## Objetivo do exercício
Transcreva fielmente, do texto sobre ditados populares, o trecho que se inicia com as palavras que contêm "E ainda tem" e se encerra em "perderá essa chance.".

## Trecho para leitura

De quando em vez, nós saímos para tomar uma cerveja. Numa dessas aí, eu e as duas outras figuras da mesa contamos as parcas moedas de 25 centavos e compramos a cerveja mais barata da bodega. Num estalo, ocorreu-me de lembrar daquele célebre dito popular: - em tempo de guerra, urubu é frango. Só para conhecimento geral de causa, estávamos tomando glacial, apreçada em R$ 1,20. Se não me engano, deu pra tomar umas 7. Depois veio a outra baixo-astral dizendo: vocês só não bebem esmalte, porque tira o esmalte dos dentes! Será que era ruim o que a gente estava consumindo? É, como diria o velho ditado: "depois de meia-noite, mocotó é lombo".
E ainda tem aquele povo que adora sacanear os ditados. Outro dia um amigo meu me larga essa: - água mole em pedra dura, tanto bate até que acaba a água. Um outro, muitíssimo engraçado, falou que "em terra de cego, jacaré nada de costas". Ai, esse povo realmente não tem o que fazer! E tudo vira uma lição de vida, até limão, abacaxi, tudo isso pra parafrasear aquela do pepino: - se a vida te oferecer um pepino, descasque-o. Igualmente isso com o abacaxi. Mas, com o limão, a coisa muda um pouco, porque, "se a vida te oferecer um limão, junte açúcar, gelo, vodka e faça uma caipirinha". Claro, ninguém perderá essa chance.

(Registros do conjunto de dados)
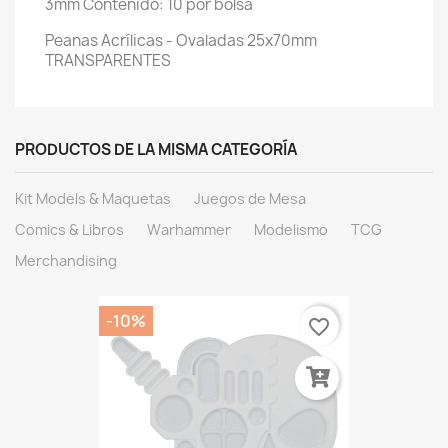
3mm Contenido: 10 por bolsa
Peanas Acrílicas - Ovaladas 25x70mm
TRANSPARENTES
PRODUCTOS DE LA MISMA CATEGORÍA
Kit Models & Maquetas
Juegos de Mesa
Comics & Libros
Warhammer
Modelismo
TCG
Merchandising
-10%
favorite_border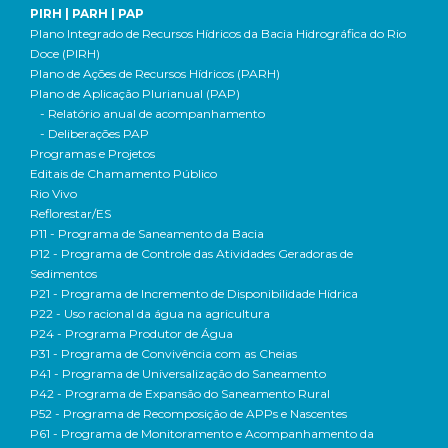
PIRH | PARH | PAP
Plano Integrado de Recursos Hídricos da Bacia Hidrográfica do Rio
Doce (PIRH)
Plano de Ações de Recursos Hídricos (PARH)
Plano de Aplicação Plurianual (PAP)
- Relatório anual de acompanhamento
- Deliberações PAP
Programas e Projetos
Editais de Chamamento Público
Rio Vivo
Reflorestar/ES
P11 - Programa de Saneamento da Bacia
P12 - Programa de Controle das Atividades Geradoras de
Sedimentos
P21 - Programa de Incremento de Disponibilidade Hídrica
P22 - Uso racional da água na agricultura
P24 - Programa Produtor de Água
P31 - Programa de Convivência com as Cheias
P41 - Programa de Universalização do Saneamento
P42 - Programa de Expansão do Saneamento Rural
P52 - Programa de Recomposição de APPs e Nascentes
P61 - Programa de Monitoramento e Acompanhamento da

## Solução abaixo
E ainda tem aquele povo que adora sacanear os ditados. Outro dia um amigo meu me larga essa: - água mole em pedra dura, tanto bate até que acaba a água. Um outro, muitíssimo engraçado, falou que "em terra de cego, jacaré nada de costas". Ai, esse povo realmente não tem o que fazer! E tudo vira uma lição de vida, até limão, abacaxi, tudo isso pra parafrasear aquela do pepino: - se a vida te oferecer um pepino, descasque-o. Igualmente isso com o abacaxi. Mas, com o limão, a coisa muda um pouco, porque, "se a vida te oferecer um limão, junte açúcar, gelo, vodka e faça uma caipirinha". Claro, ninguém perderá essa chance.